Rebecca Bauer-Kahan was re-elected last November to the California State Assembly, specifically the 16th Assembly District which includes Alameda County. She was first elected there in 2018, and her term will end in 2022. In the meantime, she has a large agenda to fulfill.
For 2021, her legislation covers a range of issues like the environment, criminal justice reform, gender equality, and COVID-19 recovery. She also advocates for funding for important projects, like Dublin’s all-abilities playground or wildfire mitigation projects.
“It is very important for me to represent the values of my district. I listen closely to the input I get from community members and have done a survey of the district the last two years to get a good sense of what the priorities are locally,” said Assemblymember Bauer-Kahan.
Last year, thousands of Californians faced an inadequate power supply. However, there is a lot of reliable clean energy stored in things like home and electric vehicle batteries.

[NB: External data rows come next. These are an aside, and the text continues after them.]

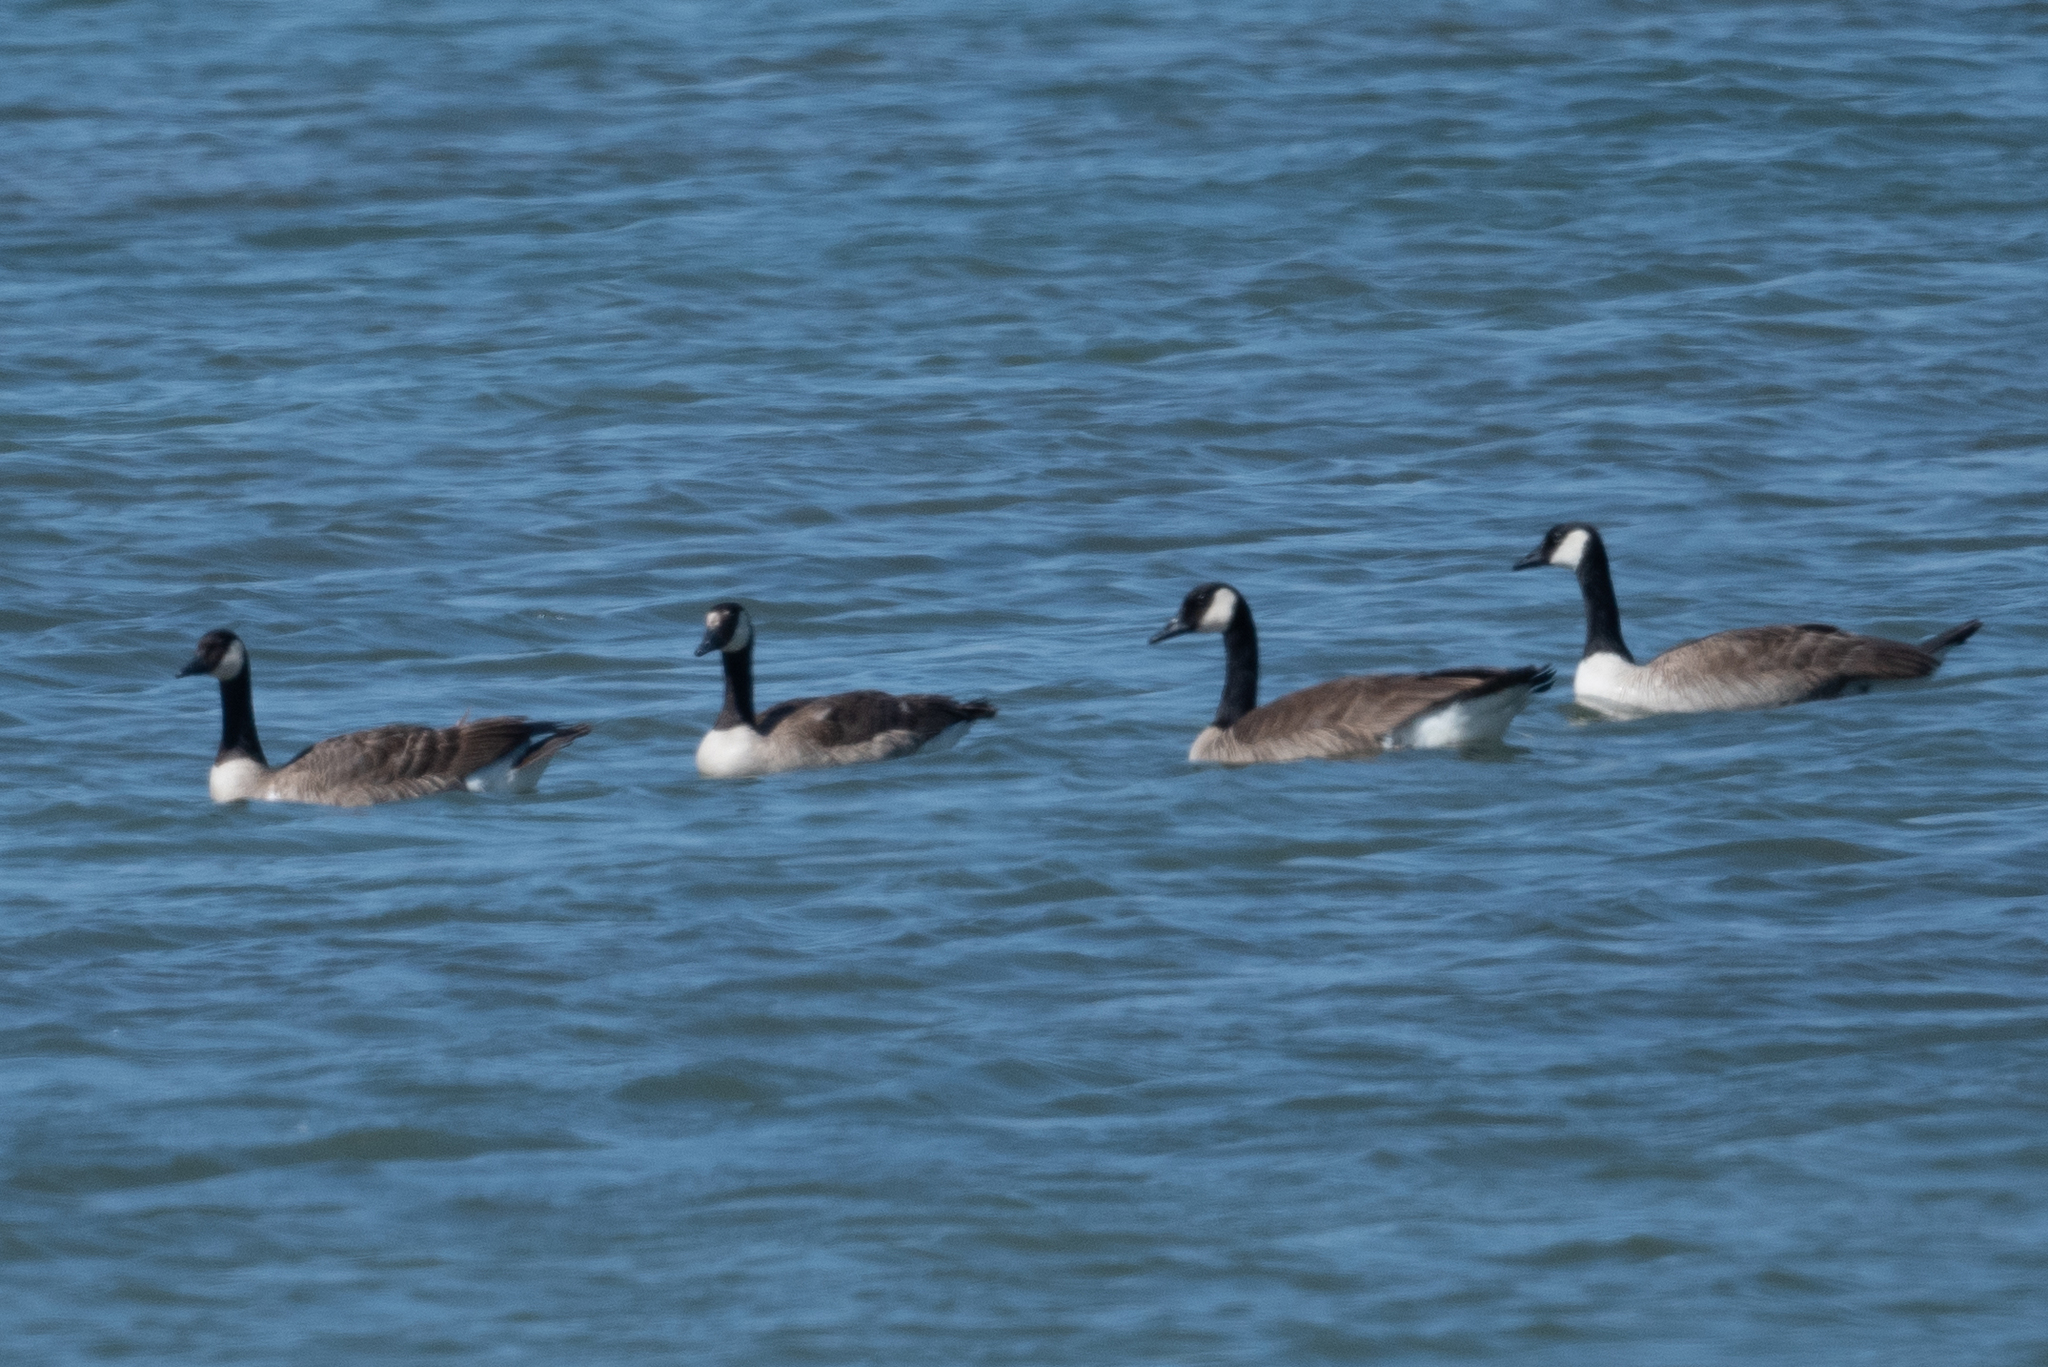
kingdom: Animalia
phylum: Chordata
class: Aves
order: Anseriformes
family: Anatidae
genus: Branta
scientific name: Branta canadensis
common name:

“AB 427 would allow owners of solar-charged batteries to sell that energy back into the grid. This creates another source of clean energy, which is critical for our state as we transition away from fossil fuels. This will help us meet our climate goals and prevent future challenges like the ones we saw last summer,” said Bauer-Kahan.
California has also experienced extreme drought and some of the largest wildfires on record. Accordingly, there is some legislation pending regarding wildfire risk.
“AB 21 allows District Attorneys or the Attorney General to bring legal action against utility companies who are not doing the right things in terms of managing the vegetation around power lines. This gives our local communities better tools to hold utilities accountable and reduce fire risk,” said Bauer-Kahan.
Our current pandemic has presented a lot of challenges for the community, but also revealed a lot of inequalities and disparities between different communities. Women, people of color, low-income families, and small businesses have been disproportionately affected by COVID-19.
“As we move towards recovery, we need to make sure that we focus on equity and make sure we are not leaving Californians behind. Last year, the legislature fought hard to make sure that we did not balance our budget by cutting funds to programs serving the most vulnerable members of our communities and we will continue to do so as we move forward from this moment,” said Bauer-Kahan.
Rebecca Bauer-Kahan is also on the Public Safety committee in the legislature, which oversees all legislation that relates to the criminal justice system. This year, she introduced AP 988 which will act as an alternative to 911 for mental health emergencies.
“About 25% of all individuals killed in police-involved shootings since 2015 have had a known mental illness and black men are disproportionately affected. This bill will set up a system of crisis hotline centers to provide intervention as well as deploying crisis response teams that would be able to go in person to serve this person in crisis,” said Bauer-Kahan.
Through her legislation, Assemblymember Rebecca Bauer-Kahan dedicates her career to improving the her community.